> _DESCRIPTION OF THE TASK_
Write out again the lines from the line with "thumb tip: (241, 158)" up to and including the line with "pinky tip: (622, 338)", exactly as they stand below, and skip any picture.

(Named joint coordinates)
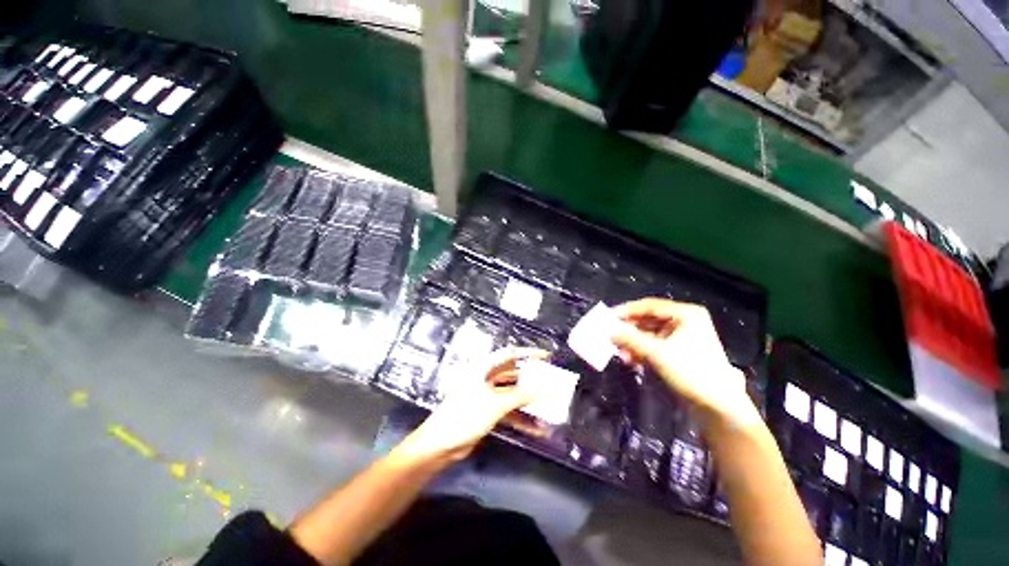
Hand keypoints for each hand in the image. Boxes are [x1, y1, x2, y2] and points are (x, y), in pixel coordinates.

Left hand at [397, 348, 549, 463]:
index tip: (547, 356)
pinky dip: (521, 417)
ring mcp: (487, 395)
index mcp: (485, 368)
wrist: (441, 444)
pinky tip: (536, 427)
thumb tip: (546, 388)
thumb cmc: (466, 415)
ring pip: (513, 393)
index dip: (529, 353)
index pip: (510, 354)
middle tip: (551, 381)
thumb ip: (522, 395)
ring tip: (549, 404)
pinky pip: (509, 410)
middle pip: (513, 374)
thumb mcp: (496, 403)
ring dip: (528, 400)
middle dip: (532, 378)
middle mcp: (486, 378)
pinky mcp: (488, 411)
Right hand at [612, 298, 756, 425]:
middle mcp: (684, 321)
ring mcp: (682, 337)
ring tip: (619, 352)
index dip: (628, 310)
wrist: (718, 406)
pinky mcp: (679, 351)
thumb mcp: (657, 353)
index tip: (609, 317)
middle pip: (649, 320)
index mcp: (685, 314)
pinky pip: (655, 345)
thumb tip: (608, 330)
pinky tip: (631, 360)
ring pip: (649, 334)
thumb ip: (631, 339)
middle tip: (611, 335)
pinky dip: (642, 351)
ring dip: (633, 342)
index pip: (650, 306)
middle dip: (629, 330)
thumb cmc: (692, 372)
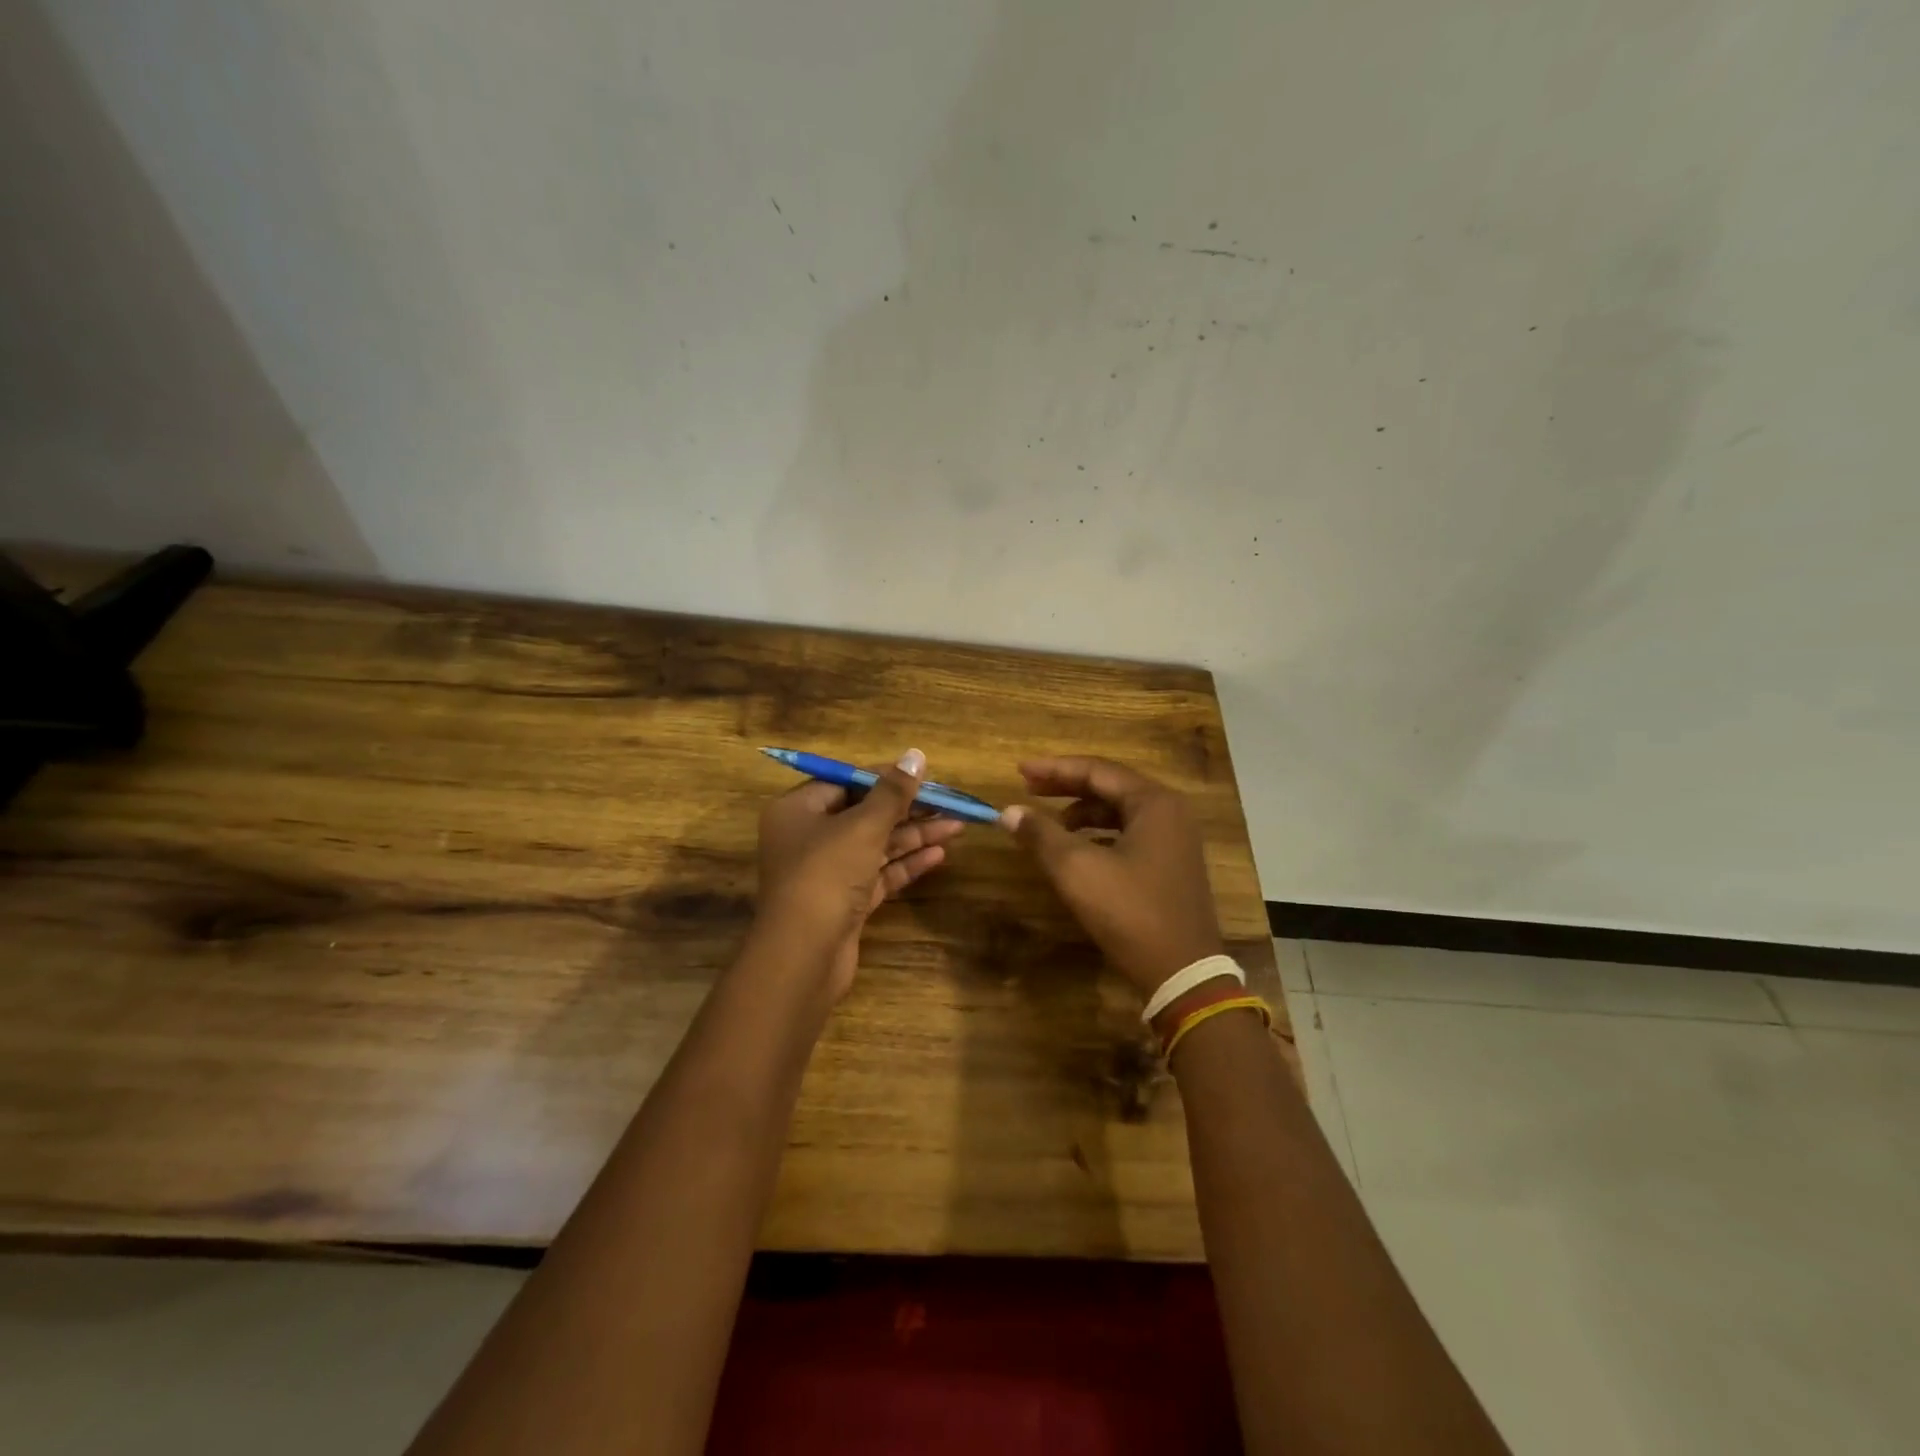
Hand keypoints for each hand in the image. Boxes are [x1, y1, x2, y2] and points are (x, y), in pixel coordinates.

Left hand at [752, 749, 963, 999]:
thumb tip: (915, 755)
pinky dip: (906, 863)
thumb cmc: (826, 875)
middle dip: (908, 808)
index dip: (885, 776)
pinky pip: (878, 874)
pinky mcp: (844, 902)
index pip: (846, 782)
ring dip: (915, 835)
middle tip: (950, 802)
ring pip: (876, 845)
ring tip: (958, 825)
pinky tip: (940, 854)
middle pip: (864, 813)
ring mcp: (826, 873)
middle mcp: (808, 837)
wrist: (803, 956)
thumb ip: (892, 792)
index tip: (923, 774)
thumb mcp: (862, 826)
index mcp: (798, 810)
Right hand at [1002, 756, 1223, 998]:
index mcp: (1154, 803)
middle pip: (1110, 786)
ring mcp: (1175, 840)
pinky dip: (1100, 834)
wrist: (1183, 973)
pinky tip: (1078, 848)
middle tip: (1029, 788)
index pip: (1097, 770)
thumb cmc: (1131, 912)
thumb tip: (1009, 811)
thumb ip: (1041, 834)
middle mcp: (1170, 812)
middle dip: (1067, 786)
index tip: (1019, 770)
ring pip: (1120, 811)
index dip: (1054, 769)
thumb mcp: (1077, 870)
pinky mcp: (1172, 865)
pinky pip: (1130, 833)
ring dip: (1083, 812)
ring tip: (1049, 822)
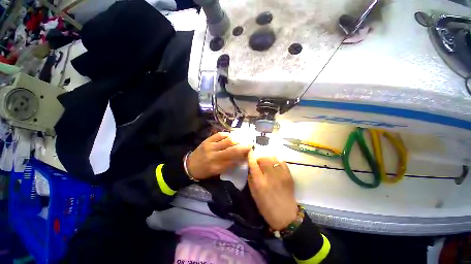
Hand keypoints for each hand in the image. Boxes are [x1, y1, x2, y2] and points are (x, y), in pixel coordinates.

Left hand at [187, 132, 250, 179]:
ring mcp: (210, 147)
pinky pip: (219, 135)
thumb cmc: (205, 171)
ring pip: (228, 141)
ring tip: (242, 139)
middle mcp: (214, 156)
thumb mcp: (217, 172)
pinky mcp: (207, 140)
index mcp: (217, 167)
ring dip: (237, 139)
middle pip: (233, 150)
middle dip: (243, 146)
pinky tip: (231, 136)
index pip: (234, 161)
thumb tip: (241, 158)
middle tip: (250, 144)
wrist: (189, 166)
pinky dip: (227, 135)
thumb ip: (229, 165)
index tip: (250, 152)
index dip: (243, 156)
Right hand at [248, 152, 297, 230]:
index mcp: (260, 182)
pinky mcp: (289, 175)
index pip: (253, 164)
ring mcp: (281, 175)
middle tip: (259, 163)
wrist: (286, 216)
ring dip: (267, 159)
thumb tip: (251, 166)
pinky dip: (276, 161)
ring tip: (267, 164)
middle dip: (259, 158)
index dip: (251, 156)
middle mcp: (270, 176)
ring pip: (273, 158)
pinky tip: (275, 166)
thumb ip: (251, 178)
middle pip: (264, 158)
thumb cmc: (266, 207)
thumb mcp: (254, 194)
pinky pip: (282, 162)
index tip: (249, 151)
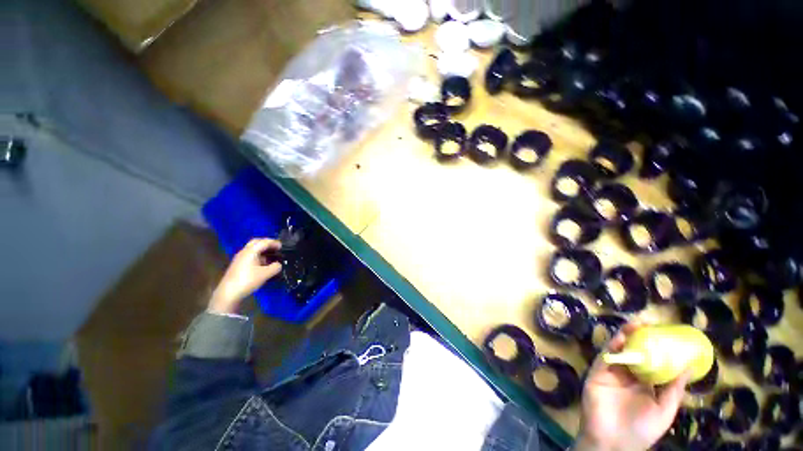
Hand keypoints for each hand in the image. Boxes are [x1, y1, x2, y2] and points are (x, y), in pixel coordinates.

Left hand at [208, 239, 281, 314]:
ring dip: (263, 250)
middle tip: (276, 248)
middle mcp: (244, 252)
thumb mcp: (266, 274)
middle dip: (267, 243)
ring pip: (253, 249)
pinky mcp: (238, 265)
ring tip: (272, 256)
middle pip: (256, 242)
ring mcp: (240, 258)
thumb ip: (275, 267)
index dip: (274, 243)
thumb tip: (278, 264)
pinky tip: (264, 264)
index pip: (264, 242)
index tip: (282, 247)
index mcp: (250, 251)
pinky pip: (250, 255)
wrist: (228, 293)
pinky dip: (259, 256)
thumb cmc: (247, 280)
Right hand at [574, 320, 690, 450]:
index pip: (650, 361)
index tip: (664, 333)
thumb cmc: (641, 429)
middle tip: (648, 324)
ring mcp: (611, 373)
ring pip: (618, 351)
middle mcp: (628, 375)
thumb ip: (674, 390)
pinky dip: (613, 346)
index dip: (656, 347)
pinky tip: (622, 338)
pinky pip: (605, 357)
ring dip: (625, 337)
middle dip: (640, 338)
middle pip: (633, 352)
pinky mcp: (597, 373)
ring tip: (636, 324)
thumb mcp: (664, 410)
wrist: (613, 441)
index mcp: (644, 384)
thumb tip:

> _RESPONSE TO THIS EXERCISE_
thumb tip: (241, 158)
middle tip: (250, 144)
wrist: (189, 166)
pinky dip: (227, 135)
thumb ip: (229, 165)
index tip: (250, 152)
index dip: (243, 156)
Right hand at [248, 152, 297, 230]:
index mcp: (260, 182)
pinky mcp: (289, 175)
index pip: (253, 164)
ring mcp: (281, 175)
middle tip: (259, 163)
wrist: (286, 216)
ring dip: (267, 159)
thumb tip: (251, 166)
pinky dip: (276, 161)
ring tip: (267, 164)
middle dip: (259, 158)
index dip: (251, 156)
middle mcp: (270, 176)
ring pip: (273, 158)
pinky tip: (275, 166)
thumb ip: (251, 178)
middle pip: (264, 158)
thumb cmc: (266, 207)
thumb mcp: (254, 194)
pinky pip: (282, 162)
index tip: (249, 151)
Hand keypoints for each hand in the image. Boxes are [x1, y1, x2, y2] and points are (x, y), in pixel coordinates.

Left hand at [208, 239, 281, 314]:
ring dip: (263, 250)
middle tip: (276, 248)
middle mcp: (244, 252)
thumb mcp: (266, 274)
middle dip: (267, 243)
ring pip: (253, 249)
pinky mcp: (238, 265)
ring tip: (272, 256)
middle pip: (256, 242)
ring mcp: (240, 258)
thumb ip: (275, 267)
index dip: (274, 243)
thumb tip: (278, 264)
pinky tip: (264, 264)
index pip: (264, 242)
index tip: (282, 247)
index mcp: (250, 251)
pinky pip: (250, 255)
wrist: (228, 293)
pinky dip: (259, 256)
thumb cmc: (247, 280)
Right hand at [574, 320, 690, 450]:
index pip: (650, 361)
index tip: (664, 333)
thumb cmc: (641, 429)
middle tip: (648, 324)
ring mcp: (611, 373)
ring pip: (618, 351)
middle mcp: (628, 375)
thumb ip: (674, 390)
pinky dip: (613, 346)
index dip: (656, 347)
pinky tip: (622, 338)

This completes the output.